We got Smokie from the Animal Rescue Shelter, about 9 years ago, when she was about 6 months old. When we brought her home, she wouldn't leave me, clinging to me all night, suffocating me! Later, of course, she became a lot more independent but as I got to know her, I realized that although she was a lot smarter than Raja (our other pet cat), Smokie was even more timid and fearful than he. Thus, like Raja, our other indoor cat, we kept Smokie inside the house all the time. Except, Smokie whom we'd got as a replacement for our beloved dog who'd passed away, and Raja did not get along.  A few years ago, in an attempt to get the two of them more accustomed to each other, I started to take both into the backyard with me. This soon become a daily ritual. Now, even though I've given up the habit of reading my Bible in the backyard, Smokie asks daily and gets to go into our walled garden, sometimes twice a day. I do my kitchen chores while she is out there and when I am done, I call and she comes. She doesn't always come in when I tell her time is up. Since she likes to find a spot and hide, I have to "beat the bushes" before she emerges reluctantly. In recent months she has become curious about the gate to the outside. If I accidentally leave it open she will cautiously come near and peer outside, too fearful though to walk right out, even with me right there. Raja, on the other hand, has lost all desire to go out anymore, just sleeps inside the house, on his favorite couch, sunlight warming his tired old bones and creating magical ripples of seal-point colors. :)

Lesson #2: We cannot love unless we know the person and this, I believe, is at heart of serving the needy. To love them, we must first come to know them. Thus, I am also reflecting on my experience this Saturday at our church's Breakfast Voucher program. Two of the people who came to get the vouchers, greeted me with delight. They were so very happy to see me again and even hugged me upon leaving! I remembered them only vaguely and so they refreshed my memory by recounting the details of when we first met, 6 or so months ago.
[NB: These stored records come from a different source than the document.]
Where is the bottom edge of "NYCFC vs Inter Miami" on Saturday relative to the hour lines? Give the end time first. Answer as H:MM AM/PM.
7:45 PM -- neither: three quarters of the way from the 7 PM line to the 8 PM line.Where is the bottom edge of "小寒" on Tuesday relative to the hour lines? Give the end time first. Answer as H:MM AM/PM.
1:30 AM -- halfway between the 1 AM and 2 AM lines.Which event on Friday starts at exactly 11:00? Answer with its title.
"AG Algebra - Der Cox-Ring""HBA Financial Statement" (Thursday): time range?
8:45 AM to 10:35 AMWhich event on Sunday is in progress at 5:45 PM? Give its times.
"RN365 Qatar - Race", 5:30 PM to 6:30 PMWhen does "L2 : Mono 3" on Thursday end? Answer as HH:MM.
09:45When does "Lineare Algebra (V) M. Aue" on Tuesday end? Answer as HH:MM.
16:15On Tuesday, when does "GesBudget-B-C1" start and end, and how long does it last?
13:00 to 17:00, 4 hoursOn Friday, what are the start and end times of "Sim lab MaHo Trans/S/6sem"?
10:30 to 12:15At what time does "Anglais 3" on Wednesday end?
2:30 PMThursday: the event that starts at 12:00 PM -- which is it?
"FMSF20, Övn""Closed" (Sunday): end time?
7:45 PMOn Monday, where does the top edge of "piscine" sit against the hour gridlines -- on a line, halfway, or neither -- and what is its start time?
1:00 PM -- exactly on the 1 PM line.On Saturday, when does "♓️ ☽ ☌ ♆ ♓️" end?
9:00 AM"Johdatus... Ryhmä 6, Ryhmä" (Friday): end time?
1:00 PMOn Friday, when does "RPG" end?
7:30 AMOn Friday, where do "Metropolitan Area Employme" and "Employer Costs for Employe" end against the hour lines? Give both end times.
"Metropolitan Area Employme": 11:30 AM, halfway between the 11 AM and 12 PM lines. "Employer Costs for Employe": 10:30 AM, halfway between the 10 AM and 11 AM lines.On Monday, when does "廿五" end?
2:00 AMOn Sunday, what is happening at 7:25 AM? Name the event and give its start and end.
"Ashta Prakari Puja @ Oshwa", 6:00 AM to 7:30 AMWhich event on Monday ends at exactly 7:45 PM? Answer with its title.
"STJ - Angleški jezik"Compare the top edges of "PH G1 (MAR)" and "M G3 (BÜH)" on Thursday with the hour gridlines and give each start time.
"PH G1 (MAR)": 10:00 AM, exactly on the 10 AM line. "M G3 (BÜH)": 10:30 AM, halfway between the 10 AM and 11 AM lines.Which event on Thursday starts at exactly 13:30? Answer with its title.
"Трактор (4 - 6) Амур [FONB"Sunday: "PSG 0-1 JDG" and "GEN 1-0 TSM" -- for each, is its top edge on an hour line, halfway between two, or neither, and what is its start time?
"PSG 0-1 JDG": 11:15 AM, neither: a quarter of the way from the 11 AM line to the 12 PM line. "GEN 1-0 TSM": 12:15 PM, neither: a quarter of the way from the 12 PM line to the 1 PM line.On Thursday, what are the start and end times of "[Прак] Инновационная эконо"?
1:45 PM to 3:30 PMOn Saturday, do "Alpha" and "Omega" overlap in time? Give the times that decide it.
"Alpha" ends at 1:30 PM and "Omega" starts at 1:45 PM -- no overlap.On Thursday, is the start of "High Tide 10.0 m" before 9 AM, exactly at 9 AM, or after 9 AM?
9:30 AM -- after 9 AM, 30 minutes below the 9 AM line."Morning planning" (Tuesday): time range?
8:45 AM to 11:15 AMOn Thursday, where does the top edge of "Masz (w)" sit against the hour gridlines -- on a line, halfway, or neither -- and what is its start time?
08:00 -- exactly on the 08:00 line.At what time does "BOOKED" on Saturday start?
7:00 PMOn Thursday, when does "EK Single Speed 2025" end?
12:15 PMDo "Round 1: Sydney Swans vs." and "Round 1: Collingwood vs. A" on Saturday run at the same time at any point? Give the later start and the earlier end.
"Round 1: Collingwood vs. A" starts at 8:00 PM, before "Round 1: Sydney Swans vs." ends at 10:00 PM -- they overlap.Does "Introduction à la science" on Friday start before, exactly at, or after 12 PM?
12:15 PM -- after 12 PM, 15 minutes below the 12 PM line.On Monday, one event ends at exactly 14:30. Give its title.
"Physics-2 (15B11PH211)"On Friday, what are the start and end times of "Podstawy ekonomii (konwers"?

One of them had brought a friend. It was the friend's first time at our church.  Both had woken up at 4 am and biked as the buses didn't run until later on Saturdays. They enjoyed sharing their stories and however, tenuous it all is, it seemed to me that relationships were being forged.  This, then, is the essence of relationship-building - if we truly want to know and serve the needy in our midst with spiritual discernment, we first have to engage with the other, by giving of ourselves, our physical presence, time, and full attention. Not just our money.